> _What needs to be done_: Can you render everything from the line containing "family: Apocynaceae" down to the end of the entries as a JSON list of strings, with one string per line and blank lines left out?

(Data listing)
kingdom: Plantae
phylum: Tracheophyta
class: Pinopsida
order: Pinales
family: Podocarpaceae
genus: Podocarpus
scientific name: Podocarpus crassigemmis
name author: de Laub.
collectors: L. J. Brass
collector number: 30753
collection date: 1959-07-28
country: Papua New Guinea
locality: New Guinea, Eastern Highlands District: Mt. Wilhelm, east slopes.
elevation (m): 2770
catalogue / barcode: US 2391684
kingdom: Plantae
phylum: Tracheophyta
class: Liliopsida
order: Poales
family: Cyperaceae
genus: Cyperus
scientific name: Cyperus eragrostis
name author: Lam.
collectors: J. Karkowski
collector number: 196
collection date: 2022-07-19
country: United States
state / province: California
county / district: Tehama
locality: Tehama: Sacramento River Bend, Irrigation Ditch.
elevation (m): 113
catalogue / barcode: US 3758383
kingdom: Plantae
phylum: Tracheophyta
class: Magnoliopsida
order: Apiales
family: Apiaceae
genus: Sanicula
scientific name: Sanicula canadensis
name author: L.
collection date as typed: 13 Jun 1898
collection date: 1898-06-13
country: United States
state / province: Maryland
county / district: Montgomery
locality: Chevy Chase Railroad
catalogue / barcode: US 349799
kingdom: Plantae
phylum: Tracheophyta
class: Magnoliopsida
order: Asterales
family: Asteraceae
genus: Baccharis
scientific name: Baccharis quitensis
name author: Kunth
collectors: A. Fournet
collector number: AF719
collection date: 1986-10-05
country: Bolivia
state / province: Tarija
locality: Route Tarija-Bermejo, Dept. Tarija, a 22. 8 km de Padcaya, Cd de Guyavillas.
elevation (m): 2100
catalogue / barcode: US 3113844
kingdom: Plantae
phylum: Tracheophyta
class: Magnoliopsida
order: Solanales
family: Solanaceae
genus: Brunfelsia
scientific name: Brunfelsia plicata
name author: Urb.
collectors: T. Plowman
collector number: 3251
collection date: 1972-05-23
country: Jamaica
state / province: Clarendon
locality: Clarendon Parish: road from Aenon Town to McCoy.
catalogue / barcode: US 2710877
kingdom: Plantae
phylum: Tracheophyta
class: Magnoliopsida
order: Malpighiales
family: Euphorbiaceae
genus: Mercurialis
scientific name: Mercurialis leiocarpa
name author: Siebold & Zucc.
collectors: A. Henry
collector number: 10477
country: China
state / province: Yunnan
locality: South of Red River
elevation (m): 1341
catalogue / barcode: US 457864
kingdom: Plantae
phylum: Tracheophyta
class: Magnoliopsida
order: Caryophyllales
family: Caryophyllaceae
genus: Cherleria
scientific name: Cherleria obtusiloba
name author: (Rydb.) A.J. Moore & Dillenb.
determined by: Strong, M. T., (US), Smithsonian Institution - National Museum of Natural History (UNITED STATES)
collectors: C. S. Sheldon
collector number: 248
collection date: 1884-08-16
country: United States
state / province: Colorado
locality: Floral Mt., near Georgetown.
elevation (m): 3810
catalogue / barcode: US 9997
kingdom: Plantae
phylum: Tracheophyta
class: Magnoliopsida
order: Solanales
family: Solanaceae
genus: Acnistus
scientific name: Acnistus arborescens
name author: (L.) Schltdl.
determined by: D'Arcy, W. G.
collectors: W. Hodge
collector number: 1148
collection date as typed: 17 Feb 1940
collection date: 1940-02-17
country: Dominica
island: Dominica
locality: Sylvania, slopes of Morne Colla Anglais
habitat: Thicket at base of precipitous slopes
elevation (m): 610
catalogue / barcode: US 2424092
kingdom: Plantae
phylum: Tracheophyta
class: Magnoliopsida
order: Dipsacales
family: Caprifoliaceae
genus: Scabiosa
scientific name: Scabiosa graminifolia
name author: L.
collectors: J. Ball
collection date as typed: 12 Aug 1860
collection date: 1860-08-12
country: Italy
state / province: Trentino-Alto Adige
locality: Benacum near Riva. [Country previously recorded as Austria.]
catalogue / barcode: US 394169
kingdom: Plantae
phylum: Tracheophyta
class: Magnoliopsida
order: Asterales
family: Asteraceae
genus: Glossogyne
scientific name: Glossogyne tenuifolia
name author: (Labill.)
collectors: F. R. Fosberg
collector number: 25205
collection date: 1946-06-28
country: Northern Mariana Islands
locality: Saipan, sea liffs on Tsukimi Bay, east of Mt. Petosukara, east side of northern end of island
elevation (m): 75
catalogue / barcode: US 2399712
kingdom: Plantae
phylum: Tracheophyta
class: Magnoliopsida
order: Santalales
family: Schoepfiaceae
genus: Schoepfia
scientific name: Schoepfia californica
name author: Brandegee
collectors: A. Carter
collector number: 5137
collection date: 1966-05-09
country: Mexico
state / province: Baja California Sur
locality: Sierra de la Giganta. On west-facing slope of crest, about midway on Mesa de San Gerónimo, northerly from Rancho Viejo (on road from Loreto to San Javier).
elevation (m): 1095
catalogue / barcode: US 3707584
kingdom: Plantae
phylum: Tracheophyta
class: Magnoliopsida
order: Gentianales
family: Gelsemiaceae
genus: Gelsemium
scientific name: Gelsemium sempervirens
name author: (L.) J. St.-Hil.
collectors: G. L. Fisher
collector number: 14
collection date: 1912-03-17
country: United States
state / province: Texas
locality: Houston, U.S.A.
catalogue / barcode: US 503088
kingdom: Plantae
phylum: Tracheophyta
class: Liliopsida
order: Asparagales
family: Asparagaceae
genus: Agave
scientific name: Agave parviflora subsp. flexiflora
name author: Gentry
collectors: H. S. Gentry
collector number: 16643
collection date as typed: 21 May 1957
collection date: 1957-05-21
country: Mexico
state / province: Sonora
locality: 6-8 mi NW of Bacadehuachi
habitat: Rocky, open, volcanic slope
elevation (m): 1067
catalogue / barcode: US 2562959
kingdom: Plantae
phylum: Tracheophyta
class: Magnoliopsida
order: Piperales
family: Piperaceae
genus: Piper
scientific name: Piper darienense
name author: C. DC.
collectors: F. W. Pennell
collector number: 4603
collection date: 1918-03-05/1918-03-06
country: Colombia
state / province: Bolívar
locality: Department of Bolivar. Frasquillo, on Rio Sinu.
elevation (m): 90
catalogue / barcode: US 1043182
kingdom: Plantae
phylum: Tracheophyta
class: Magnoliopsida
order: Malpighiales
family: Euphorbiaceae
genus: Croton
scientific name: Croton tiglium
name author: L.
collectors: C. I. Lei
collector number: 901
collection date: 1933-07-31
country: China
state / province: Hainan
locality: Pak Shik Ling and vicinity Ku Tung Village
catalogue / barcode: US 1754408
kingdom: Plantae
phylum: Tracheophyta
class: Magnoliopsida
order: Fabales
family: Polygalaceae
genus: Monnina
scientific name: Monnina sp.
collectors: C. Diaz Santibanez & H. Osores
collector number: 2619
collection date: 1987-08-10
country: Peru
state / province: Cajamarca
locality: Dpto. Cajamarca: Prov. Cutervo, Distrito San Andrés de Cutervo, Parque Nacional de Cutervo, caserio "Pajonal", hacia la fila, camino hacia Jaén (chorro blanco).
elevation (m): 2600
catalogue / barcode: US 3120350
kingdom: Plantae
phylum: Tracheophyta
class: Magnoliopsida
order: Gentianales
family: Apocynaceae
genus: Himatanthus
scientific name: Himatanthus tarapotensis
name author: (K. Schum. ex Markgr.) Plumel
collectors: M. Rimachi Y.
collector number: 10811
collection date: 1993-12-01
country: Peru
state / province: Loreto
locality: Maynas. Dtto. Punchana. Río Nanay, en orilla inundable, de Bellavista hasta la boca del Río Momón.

> _Answer in full_:
[
  "family: Apocynaceae",
  "genus: Himatanthus",
  "scientific name: Himatanthus tarapotensis",
  "name author: (K. Schum. ex Markgr.) Plumel",
  "collectors: M. Rimachi Y.",
  "collector number: 10811",
  "collection date: 1993-12-01",
  "country: Peru",
  "state / province: Loreto",
  "locality: Maynas. Dtto. Punchana. Río Nanay, en orilla inundable, de Bellavista hasta la boca del Río Momón."
]